*EXERCISE BRIEF*
Copy each record below without changing a single word.

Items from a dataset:
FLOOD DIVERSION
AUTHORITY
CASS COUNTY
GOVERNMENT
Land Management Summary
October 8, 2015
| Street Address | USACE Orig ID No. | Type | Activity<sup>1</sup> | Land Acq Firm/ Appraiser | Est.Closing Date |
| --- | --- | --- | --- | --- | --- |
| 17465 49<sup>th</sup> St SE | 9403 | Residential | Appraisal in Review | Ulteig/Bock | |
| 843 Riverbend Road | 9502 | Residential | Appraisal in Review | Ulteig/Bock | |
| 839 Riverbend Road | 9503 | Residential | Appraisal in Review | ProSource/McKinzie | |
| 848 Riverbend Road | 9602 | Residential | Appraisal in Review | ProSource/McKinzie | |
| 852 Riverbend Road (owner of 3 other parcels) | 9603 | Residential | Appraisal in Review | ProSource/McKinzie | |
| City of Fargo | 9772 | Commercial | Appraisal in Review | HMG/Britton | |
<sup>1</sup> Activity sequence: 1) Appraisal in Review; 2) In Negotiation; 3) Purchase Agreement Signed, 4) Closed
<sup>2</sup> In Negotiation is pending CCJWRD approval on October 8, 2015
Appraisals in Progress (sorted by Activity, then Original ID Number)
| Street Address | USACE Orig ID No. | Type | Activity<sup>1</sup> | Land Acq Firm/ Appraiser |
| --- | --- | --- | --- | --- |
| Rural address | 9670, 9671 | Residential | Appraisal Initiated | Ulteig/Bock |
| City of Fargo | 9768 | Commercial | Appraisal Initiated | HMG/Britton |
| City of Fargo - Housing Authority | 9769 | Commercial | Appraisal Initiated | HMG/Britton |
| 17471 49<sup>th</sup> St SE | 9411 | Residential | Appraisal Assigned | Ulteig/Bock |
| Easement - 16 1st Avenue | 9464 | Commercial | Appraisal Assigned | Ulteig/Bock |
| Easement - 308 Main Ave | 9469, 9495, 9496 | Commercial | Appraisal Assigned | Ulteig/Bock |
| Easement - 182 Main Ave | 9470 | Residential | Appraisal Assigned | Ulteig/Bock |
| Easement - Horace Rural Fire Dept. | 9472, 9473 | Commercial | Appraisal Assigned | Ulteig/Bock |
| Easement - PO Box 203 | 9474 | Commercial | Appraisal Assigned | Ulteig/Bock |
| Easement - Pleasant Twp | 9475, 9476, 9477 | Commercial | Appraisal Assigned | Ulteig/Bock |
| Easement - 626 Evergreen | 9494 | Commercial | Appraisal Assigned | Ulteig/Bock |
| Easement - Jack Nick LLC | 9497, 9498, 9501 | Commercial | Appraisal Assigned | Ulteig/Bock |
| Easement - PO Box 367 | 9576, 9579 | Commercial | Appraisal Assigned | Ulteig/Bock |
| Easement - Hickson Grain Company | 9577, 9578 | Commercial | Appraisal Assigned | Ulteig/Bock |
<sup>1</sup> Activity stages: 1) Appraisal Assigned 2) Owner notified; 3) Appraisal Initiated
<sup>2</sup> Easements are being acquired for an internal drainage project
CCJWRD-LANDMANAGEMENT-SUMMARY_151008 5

*REPLY*
FLOOD DIVERSION
AUTHORITY
CASS COUNTY
GOVERNMENT
Land Management Summary
October 8, 2015
| Street Address | USACE Orig ID No. | Type | Activity<sup>1</sup> | Land Acq Firm/ Appraiser | Est.Closing Date |
| --- | --- | --- | --- | --- | --- |
| 17465 49<sup>th</sup> St SE | 9403 | Residential | Appraisal in Review | Ulteig/Bock | |
| 843 Riverbend Road | 9502 | Residential | Appraisal in Review | Ulteig/Bock | |
| 839 Riverbend Road | 9503 | Residential | Appraisal in Review | ProSource/McKinzie | |
| 848 Riverbend Road | 9602 | Residential | Appraisal in Review | ProSource/McKinzie | |
| 852 Riverbend Road (owner of 3 other parcels) | 9603 | Residential | Appraisal in Review | ProSource/McKinzie | |
| City of Fargo | 9772 | Commercial | Appraisal in Review | HMG/Britton | |
<sup>1</sup> Activity sequence: 1) Appraisal in Review; 2) In Negotiation; 3) Purchase Agreement Signed, 4) Closed
<sup>2</sup> In Negotiation is pending CCJWRD approval on October 8, 2015
Appraisals in Progress (sorted by Activity, then Original ID Number)
| Street Address | USACE Orig ID No. | Type | Activity<sup>1</sup> | Land Acq Firm/ Appraiser |
| --- | --- | --- | --- | --- |
| Rural address | 9670, 9671 | Residential | Appraisal Initiated | Ulteig/Bock |
| City of Fargo | 9768 | Commercial | Appraisal Initiated | HMG/Britton |
| City of Fargo - Housing Authority | 9769 | Commercial | Appraisal Initiated | HMG/Britton |
| 17471 49<sup>th</sup> St SE | 9411 | Residential | Appraisal Assigned | Ulteig/Bock |
| Easement - 16 1st Avenue | 9464 | Commercial | Appraisal Assigned | Ulteig/Bock |
| Easement - 308 Main Ave | 9469, 9495, 9496 | Commercial | Appraisal Assigned | Ulteig/Bock |
| Easement - 182 Main Ave | 9470 | Residential | Appraisal Assigned | Ulteig/Bock |
| Easement - Horace Rural Fire Dept. | 9472, 9473 | Commercial | Appraisal Assigned | Ulteig/Bock |
| Easement - PO Box 203 | 9474 | Commercial | Appraisal Assigned | Ulteig/Bock |
| Easement - Pleasant Twp | 9475, 9476, 9477 | Commercial | Appraisal Assigned | Ulteig/Bock |
| Easement - 626 Evergreen | 9494 | Commercial | Appraisal Assigned | Ulteig/Bock |
| Easement - Jack Nick LLC | 9497, 9498, 9501 | Commercial | Appraisal Assigned | Ulteig/Bock |
| Easement - PO Box 367 | 9576, 9579 | Commercial | Appraisal Assigned | Ulteig/Bock |
| Easement - Hickson Grain Company | 9577, 9578 | Commercial | Appraisal Assigned | Ulteig/Bock |
<sup>1</sup> Activity stages: 1) Appraisal Assigned 2) Owner notified; 3) Appraisal Initiated
<sup>2</sup> Easements are being acquired for an internal drainage project
CCJWRD-LANDMANAGEMENT-SUMMARY_151008 5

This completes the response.